L’année a toutefois été difficile : le PIB s’est encore contracté de 0,3 % sur 12 mois, la première baisse de ce type depuis la pandémie. Ce rapport contraste fortement avec les autres économies du monde – l’Allemagne a probablement été la seule économie du Groupe des Sept à se contracter – et soulève des questions quant à l’avenir du pays en tant que puissance industrielle.
L’Allemagne n’est plus une puissance ?
Selon Ruth Brand, présidente de l’Office allemand des statistiques, le développement économique global de l’Allemagne a faibli en 2023 dans un environnement qui reste caractérisé par de multiples crises.
L’Allemagne, premier pays du G7 à publier une estimation du PIB pour le quatrième trimestre, a été identifiée par les experts comme le pays le plus faible parmi les principaux pays développés du monde en 2023. Les raisons de cette faiblesse sont largement liées à l’essoufflement du secteur manufacturier en raison de l’augmentation des coûts de l’énergie, de la hausse des taux d’intérêt et de la faiblesse de la demande étrangère.
Bien que l’année ait commencé avec le soulagement que le choc énergétique déclenché par la guerre de la Russie en Ukraine serait plus facile à gérer que ce que l’on craignait initialement, l’économie a perdu de son élan et ne s’est jamais vraiment rétablie. La reprise attendue au second semestre ne s’est pas concrétisée, l’activité restant fragile malgré la baisse de l’inflation.
Le secteur manufacturier allemand, hors construction, a connu un net recul de 2 %, en raison de la baisse de la production dans le secteur de l’approvisionnement en énergie. La faible demande intérieure de l’année dernière et la “dynamique économique mondiale modérée” ont également étouffé le commerce extérieur, malgré la baisse des prix. Les importations ont chuté de 1,8 %, plus fortement que les exportations.
Comme le montrent les données, la consommation des ménages a diminué de 0,8 % en 2023 par rapport à l’année précédente et les dépenses publiques ont baissé de 1,7 %.
L’Allemagne, plus que d’autres pays européens, a été – et est toujours – confrontée à la tâche historique, qui ne peut plus être reportée, d’adapter aux nouveaux développements mondiaux un modèle commercial qui repose depuis longtemps sur les importations d’énergie russe et sur une forte dépendance à l’égard de la Chine, à la fois pour les composants et en tant que marché pour les voitures à moteur à combustion.
À quoi s’attendre en 2024 ? L’Allemagne reste en crise
Capital Economics prédit que les problèmes de l’Allemagne ne sont pas encore terminés et n’estime pas de croissance pour le pays en 2024.
“Les conditions de récession qui s’éternisent depuis la fin de l’année 2022 semblent devoir se poursuivre cette année”, a déclaré Andrew Kenningham, économiste en chef pour l’Europe, dans une note. “Certes, la récente baisse de l’inflation devrait soulager les ménages, mais les investissements résidentiels et commerciaux devraient se contracter et la construction se dirige vers un fort ralentissement, alors que le gouvernement resserre fortement sa politique budgétaire.
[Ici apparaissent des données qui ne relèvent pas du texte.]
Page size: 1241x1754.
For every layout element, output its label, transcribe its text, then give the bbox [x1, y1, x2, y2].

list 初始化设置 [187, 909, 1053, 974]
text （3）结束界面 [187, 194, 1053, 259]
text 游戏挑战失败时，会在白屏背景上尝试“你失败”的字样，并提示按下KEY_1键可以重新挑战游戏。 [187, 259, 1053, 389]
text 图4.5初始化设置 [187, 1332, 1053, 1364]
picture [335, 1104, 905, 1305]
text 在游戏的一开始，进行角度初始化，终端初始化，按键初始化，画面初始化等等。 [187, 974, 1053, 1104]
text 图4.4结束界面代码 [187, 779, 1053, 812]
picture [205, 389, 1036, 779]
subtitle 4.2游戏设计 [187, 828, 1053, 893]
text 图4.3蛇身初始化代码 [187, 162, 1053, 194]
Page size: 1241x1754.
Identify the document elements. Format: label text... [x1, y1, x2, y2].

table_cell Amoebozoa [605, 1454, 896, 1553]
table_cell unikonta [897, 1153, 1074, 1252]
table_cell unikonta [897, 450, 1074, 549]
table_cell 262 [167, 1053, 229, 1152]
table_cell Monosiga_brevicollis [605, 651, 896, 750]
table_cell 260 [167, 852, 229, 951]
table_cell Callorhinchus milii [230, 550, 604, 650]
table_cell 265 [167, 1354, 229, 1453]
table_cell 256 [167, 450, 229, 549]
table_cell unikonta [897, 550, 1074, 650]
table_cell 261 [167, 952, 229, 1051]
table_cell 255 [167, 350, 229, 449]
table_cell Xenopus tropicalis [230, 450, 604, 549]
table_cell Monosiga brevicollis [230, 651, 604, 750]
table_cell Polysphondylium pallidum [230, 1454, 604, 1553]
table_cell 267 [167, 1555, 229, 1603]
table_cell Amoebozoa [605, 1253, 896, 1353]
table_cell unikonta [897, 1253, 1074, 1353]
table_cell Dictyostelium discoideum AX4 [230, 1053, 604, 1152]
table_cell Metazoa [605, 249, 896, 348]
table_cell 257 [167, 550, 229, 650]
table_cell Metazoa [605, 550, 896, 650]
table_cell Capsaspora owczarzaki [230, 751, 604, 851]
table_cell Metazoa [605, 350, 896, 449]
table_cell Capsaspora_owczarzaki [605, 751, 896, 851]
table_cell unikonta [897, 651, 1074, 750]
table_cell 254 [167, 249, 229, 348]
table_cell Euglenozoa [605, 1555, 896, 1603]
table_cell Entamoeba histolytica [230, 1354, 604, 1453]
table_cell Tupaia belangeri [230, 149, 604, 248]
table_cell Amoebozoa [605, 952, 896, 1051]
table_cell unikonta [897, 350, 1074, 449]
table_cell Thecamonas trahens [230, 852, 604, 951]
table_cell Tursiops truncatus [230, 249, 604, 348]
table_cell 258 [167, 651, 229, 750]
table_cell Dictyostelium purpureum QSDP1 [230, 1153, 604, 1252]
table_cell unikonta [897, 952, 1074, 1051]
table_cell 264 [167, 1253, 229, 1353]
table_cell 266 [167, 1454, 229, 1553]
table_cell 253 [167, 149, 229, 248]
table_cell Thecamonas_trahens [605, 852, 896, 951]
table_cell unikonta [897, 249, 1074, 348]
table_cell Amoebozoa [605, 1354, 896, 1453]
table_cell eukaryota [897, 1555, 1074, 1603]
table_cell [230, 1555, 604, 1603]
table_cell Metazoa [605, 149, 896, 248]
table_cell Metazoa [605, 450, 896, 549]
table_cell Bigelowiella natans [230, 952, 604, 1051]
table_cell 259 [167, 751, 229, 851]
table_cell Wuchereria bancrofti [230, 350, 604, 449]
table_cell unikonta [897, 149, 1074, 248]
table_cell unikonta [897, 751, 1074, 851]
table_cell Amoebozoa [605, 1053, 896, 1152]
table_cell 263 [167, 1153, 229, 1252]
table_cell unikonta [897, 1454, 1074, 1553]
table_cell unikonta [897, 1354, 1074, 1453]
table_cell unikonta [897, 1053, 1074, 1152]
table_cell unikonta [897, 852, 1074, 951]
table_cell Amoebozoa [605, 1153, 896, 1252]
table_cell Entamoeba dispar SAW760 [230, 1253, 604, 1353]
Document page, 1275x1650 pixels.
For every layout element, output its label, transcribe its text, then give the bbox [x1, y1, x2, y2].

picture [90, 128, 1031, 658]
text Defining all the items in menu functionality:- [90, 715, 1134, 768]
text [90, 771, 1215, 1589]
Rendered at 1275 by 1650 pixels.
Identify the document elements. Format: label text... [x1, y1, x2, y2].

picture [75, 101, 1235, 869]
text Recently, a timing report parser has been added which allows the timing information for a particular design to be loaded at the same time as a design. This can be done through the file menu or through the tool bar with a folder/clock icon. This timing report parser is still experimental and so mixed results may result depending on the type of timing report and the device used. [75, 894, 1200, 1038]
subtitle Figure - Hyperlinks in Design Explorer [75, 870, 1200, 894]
Nous prévoyons une croissance nulle du PIB en 2024”.
Certains se consolent en se disant que l’économie est “seulement” en stagnation et qu’elle a évité une récession plus grave. Mais il ne faut pas se reposer sur ses lauriers”, a déclaré Carsten Brzeski, responsable mondial de la macroéconomie chez ING. Pour ce qui est de l’avenir, au moins au début de 2024, bon nombre des récents freins à la croissance seront toujours présents et, dans certains cas, auront un impact encore plus fort qu’en 2023, a déclaré l’économiste.
“Le risque que 2024 soit une nouvelle année de récession est élevé”, a ajouté M. Brzeski.
Selon Joerg Kraemer, économiste en chef de la Commerzbank, il est inquiétant de constater que l’économie allemande n’a pratiquement pas progressé depuis l’apparition du coronavirus. C’est un événement rare qui rappelle les années qui ont suivi l’éclatement de la bulle boursière au début du millénaire”.
Martin Ademmer, économiste chez Bloomberg, a souligné que la croissance s’accélérera lentement en 2024 et atteindra 0,5 % au cours de l’année, car l’augmentation des revenus réels pourrait stimuler la consommation des ménages. Toutefois, le récent recul des prévisions des entreprises souligne le risque qu’une faiblesse plus prononcée du secteur entraîne une poursuite du ralentissement au premier trimestre 2024.